La presión que sienten no les da más espacios, y por eso terminan tomando la única decisión que les queda y tal vez la mejor que pueden tomar antes de ser extraditados”, dijo un agente de la Dirección de Lucha Contra el Narcotráfico (DLCN).

Lo que pactaron

La oferta de los hermanos Rivera Maradiaga interesó tanto a la DEA como al Departamento de Estado y al fiscal de la Corte del Distrito Sur de La Florida, a los que ofrecieron revelar las rutas utilizadas para el trasiego de droga desde Colombia, así como la entrega de sus estructuras y someterse a la justicia de ese país.

A cambio, los Cachiros solicitaron un trato preferencial para sus familiares en Estados Unidos, para quienes exigieron residencia legal en ese país. Otro acuerdo fue que se les respetaran las propiedades que estaban a nombre de don Isidro, el padre del clan, las de su madre Esperanza y las de Maira su hermana.

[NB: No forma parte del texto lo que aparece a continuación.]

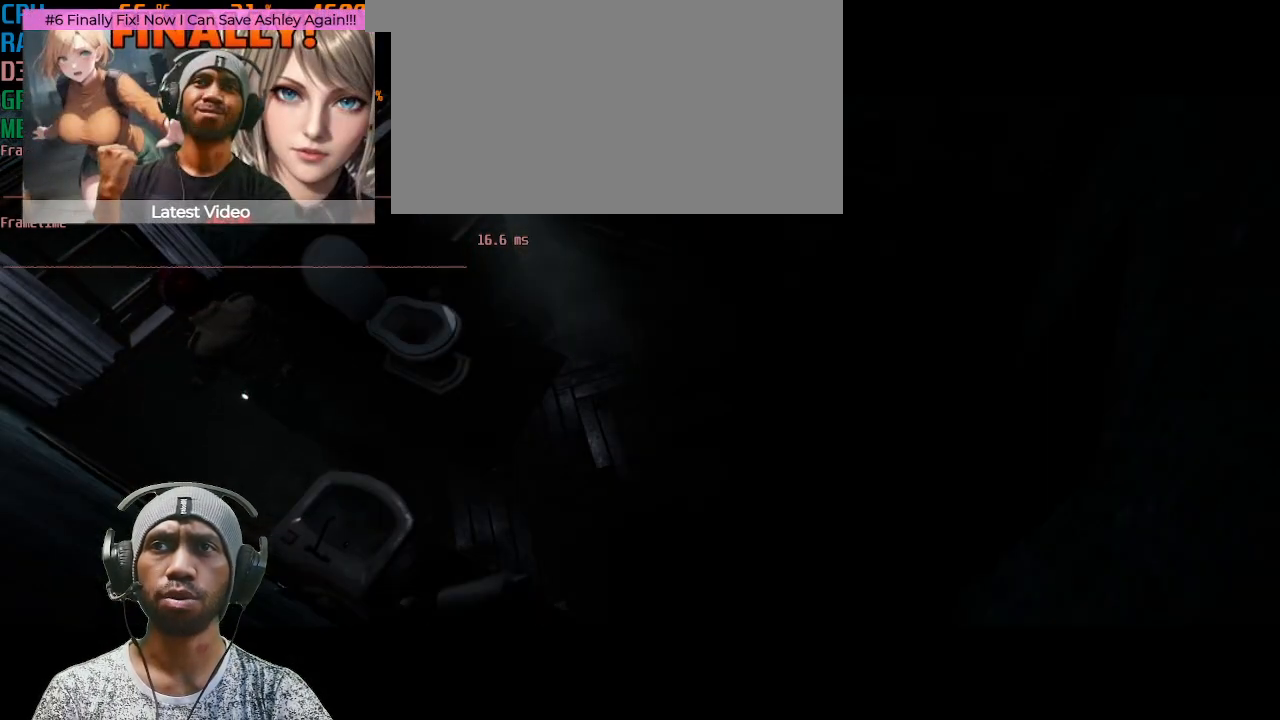
{"keys": ["d"], "mouse": [], "events": [[33, "d", "down"], [33, "w", "up"]]}
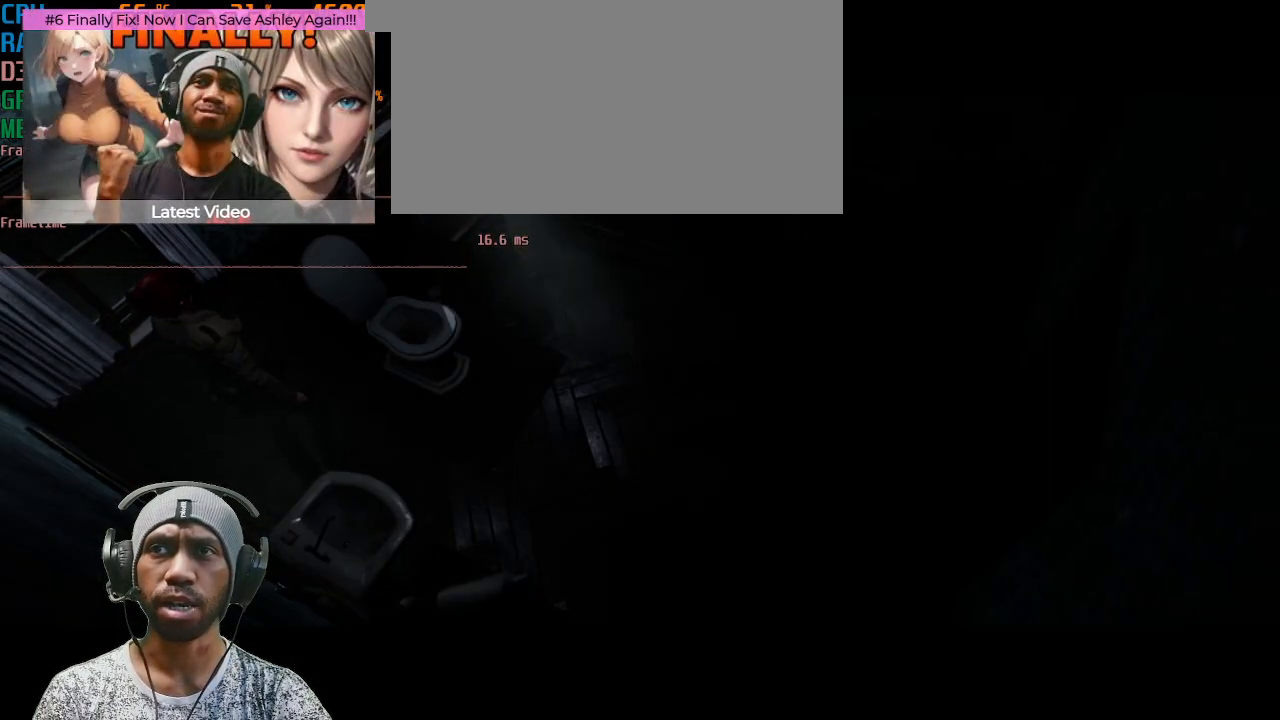
{"keys": ["d"], "mouse": []}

Esos acuerdos pasaban por privilegios legales y rebaja de penas. Pero analizar la conveniencia de las condiciones que solicitaron los Cachiros para su entrega, no fue de la noche a la mañana. La DEA estudió la propuesta a profundidad.

Los agentes tenían que confirmar si la información que proporcionaron los hermanos era veraz, esa era la única manera para que se aceptaran los acuerdos.

Negociar con la DEA no es de horas o días, son meses y a veces años, todo depende de cómo se delata a otros miembros de carteles aliados y los enlaces de los grupos criminales en sus países.

Temores

Los Cachiros de manera estratégica buscaron un pacto que les beneficiara.

El cierre de espacios que se originó desde Estados Unidos para los grupos de narcotraficantes en Centroamérica y su acusación como narcos por el Departamento del Tesoro eran el preaviso de su pronta captura.

“Fueron astutos, ellos sabían que por los negocios y los compromisos que establecieron peligraban. Los que fueron sus aliados estaban conscientes que solo si los asesinaban, sus nombres no saldrían a luz y los Cachiros lo sabían, así que solo les quedó negociar”, apuntó el agente de inteligencia.

Sin embargo, el Gobierno de Estados Unidos disponía de información suficiente y muy detallada sobre los vínculos que mantuvieron los Cachiros con diferentes sectores.

Desde hace varios años, Estados Unidos estableció en Colombia un pacto para que los narcotraficantes que operan en ese país dejen su actividad delictiva y se entreguen directamente a Estados Unidos tras acuerdos preestablecidos. El programa se llama Resocialización de Narcotraficantes.